Dubai Firm Offers Help To Distressed Property Investors
Friday, July 30, 2010
Smith and Ken, a UAE-based property agency, has launched a scheme to help investors
who have lost their money and life’s savings on off-plan property investments
in Dubai.
Smith and Ken’s Real Estate Recovery Scheme (RERS) is, the firm says,
designed to help investors recover the monetary value of their real estate investments
through a like for like credit note to the value of what they have already paid
against one of Smith & Ken’s properties.
Announcing the scheme, Benjamin J Smith, CEO, Smith & Ken, said: “There
is always an element of risk involved when investing in offshore development
plans even though you do a thorough background check on the developer and the
property. There are situations that are beyond one’s control like worldwide
economic challenges or the developer going bust. Smith and Ken’s Real
Estate Recovery Scheme (RERS) aims to help investors in such unfortunate circumstances.
Whether they have put down a 10% deposit on the property or paid up a larger
percentage, we will help them to recover their money by swapping units in most
delayed or cancelled developments for thriving completed properties in prime
UAE and international locations.”
Once an application for RERS is approved by Smith & Ken, the company invites
the investor to choose a new property, and once it is done, Smith & Ken
deducts the amount the investor has already paid from their new apartment, office
space or plot of land, the company explained.
“Apart from more financing options and government regulations, innovative
schemes like RERS are key to a recovery in the property market,“ Smith
added.
“There have been many distressed cases since property value fell by almost
50% by the end of 2008. But there is hope, and signs of recovery are already
there. Average residential property prices in Dubai rose by 2% in the first
quarter of 2010 compared to the same period last year. Prices have now risen
4% since the last quarter of 2009 creating confidence in the market," he
observed.
However, according to the ratings agency Fitch, Dubai's property market is
likely to remain depressed until at least 2012/13, and the firm expects many
property developers to undergo refinancing as they struggle to meet their debts.

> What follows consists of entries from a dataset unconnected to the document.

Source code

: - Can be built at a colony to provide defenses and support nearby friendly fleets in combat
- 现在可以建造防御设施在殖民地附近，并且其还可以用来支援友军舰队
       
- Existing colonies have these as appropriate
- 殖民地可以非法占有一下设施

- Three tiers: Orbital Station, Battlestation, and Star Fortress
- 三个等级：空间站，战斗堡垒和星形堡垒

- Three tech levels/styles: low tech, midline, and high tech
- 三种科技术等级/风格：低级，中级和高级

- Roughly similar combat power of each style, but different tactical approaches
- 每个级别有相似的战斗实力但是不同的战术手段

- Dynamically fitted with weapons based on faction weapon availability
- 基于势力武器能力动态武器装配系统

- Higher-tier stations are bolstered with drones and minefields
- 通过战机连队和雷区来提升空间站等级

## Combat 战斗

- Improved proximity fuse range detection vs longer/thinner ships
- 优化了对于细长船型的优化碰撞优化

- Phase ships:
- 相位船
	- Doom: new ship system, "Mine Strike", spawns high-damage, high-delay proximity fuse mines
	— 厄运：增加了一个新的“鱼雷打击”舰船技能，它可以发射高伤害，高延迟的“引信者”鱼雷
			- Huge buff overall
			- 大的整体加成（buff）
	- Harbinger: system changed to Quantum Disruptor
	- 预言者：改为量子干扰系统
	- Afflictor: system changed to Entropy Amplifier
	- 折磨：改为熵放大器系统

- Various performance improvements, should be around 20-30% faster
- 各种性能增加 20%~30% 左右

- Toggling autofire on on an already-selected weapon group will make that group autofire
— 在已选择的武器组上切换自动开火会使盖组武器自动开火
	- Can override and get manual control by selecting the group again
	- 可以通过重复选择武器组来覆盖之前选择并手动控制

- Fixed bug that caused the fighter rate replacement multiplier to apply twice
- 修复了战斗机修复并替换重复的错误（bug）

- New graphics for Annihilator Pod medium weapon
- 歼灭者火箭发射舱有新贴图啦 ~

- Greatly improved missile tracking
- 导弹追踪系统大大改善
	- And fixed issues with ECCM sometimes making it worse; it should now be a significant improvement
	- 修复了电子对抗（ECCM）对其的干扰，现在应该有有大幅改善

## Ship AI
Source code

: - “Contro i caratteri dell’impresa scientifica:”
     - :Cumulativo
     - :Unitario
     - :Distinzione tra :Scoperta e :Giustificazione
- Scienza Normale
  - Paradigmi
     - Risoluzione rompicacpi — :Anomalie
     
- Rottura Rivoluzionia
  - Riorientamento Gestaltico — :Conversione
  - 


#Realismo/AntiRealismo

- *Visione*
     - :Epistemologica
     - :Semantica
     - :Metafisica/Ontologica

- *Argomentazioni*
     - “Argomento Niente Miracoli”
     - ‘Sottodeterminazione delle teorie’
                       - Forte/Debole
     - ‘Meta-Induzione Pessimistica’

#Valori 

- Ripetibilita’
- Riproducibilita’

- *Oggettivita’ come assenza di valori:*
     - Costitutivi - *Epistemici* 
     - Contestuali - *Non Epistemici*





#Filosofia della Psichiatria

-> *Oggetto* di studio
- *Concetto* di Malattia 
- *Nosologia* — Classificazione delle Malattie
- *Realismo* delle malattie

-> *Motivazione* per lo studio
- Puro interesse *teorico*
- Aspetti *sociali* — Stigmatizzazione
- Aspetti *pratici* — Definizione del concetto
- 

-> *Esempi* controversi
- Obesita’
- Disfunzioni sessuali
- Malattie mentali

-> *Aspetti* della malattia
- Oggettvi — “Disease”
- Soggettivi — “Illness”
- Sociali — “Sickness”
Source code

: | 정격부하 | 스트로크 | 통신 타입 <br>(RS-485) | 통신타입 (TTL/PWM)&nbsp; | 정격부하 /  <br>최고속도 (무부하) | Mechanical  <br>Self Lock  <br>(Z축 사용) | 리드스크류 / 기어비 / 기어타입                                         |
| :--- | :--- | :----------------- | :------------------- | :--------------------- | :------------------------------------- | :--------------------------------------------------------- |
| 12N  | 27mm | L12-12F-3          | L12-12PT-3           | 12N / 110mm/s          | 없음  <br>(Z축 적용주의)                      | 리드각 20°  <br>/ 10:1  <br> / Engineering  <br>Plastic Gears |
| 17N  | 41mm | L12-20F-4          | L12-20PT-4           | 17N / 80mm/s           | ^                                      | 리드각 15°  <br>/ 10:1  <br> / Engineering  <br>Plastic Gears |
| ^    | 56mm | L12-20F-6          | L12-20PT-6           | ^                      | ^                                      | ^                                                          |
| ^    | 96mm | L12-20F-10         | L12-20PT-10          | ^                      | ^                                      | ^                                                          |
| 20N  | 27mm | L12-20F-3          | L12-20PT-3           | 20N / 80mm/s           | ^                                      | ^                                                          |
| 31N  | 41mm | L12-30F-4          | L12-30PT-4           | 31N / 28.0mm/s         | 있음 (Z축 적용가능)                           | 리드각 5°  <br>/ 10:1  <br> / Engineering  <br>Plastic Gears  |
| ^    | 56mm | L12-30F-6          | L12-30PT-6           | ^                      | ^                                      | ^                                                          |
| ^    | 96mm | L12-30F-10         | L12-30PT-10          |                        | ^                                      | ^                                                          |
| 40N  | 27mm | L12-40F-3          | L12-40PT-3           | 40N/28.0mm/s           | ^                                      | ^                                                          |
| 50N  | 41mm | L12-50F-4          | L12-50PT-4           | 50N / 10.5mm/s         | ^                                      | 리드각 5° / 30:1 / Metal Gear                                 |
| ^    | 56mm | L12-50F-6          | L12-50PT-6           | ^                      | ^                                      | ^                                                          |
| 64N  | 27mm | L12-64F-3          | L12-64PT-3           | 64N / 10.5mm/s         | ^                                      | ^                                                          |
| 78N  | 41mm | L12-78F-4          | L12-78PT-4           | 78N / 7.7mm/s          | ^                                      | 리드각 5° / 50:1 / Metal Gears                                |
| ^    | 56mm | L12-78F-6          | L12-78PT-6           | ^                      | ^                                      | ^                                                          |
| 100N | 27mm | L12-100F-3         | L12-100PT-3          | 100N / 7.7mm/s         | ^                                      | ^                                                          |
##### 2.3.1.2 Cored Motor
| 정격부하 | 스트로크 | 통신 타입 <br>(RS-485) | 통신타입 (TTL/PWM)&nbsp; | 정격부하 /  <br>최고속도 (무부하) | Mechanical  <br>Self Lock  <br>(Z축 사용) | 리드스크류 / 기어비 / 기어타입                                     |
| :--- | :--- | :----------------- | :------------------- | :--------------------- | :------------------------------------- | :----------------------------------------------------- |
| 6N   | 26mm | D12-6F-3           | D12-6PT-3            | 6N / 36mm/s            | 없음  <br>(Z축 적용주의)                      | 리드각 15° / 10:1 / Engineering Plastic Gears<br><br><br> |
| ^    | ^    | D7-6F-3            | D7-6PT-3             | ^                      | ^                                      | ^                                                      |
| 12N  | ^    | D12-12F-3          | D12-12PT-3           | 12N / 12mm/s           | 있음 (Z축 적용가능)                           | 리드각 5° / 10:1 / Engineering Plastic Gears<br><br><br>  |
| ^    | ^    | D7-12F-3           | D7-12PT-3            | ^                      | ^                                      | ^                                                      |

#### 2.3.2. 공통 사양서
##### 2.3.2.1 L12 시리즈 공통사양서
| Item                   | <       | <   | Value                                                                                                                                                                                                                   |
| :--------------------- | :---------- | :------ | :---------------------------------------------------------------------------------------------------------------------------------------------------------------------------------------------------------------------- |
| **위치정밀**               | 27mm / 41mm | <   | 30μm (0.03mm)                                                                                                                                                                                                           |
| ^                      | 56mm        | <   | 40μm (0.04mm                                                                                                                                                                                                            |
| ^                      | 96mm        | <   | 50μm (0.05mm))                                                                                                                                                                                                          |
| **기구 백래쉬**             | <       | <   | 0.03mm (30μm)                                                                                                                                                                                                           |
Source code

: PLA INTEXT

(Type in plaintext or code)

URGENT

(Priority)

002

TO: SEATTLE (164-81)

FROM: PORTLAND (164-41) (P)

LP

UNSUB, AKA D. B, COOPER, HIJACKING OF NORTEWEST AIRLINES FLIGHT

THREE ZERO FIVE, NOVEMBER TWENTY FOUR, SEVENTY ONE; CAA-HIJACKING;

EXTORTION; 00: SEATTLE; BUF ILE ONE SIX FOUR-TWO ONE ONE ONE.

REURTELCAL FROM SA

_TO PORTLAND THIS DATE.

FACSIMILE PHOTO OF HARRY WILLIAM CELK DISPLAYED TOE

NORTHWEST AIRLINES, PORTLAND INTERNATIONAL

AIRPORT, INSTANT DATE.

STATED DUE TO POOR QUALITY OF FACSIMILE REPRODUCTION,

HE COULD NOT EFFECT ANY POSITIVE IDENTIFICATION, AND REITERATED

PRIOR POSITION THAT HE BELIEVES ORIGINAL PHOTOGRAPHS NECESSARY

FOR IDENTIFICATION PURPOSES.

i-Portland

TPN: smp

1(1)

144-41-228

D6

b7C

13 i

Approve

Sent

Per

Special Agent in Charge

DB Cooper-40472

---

"Despite signs that conditions may be stabilizing, as well as a recent
round of debt restructurings and extensions, Fitch believes that the credit
outlook for the sector remains negative," said Bashar Al Natoor, Director
in Fitch's EMEA Corporates team, Dubai.
Natoor predicts that, at best, the sector is headed for a period of "stagnant
growth" and at worst, a double dip contraction which could lead to a "severe"
fall in prices.
A report by by property consultants CB Richard Ellis also suggests that rents
in Dubai remain subject to downward pressure, with residential lease rates having
fallen by as much as 33% in the second quarter of 2010 compared to the same
period last year. In one one area, Barsha, lease rates have plummeted by 44%
since the height of the market.
On a brighter note for Dubai, Emaar Properties, the builder of the Burj Khalifa,
the world's tallest tower, recorded 122% growth in profit in the first half
of 2010 compared to the first six months of 2009, at USD451m. However, the strong
improvement in its bottom line was underpinned by its projects in key international
markets, including India, Saudi Arabia, Jordan, Egypt and Syria.
"Our emphasis now is on strengthening our core competency of developing
premium real estate projects, and building on our assets in promising emerging
markets," said Mohamed Alabbar, Chairman, Emaar Properties. "This
concerted approach has resulted in further strengthening our financial fundamentals,
despite the challenges of the global financial climate."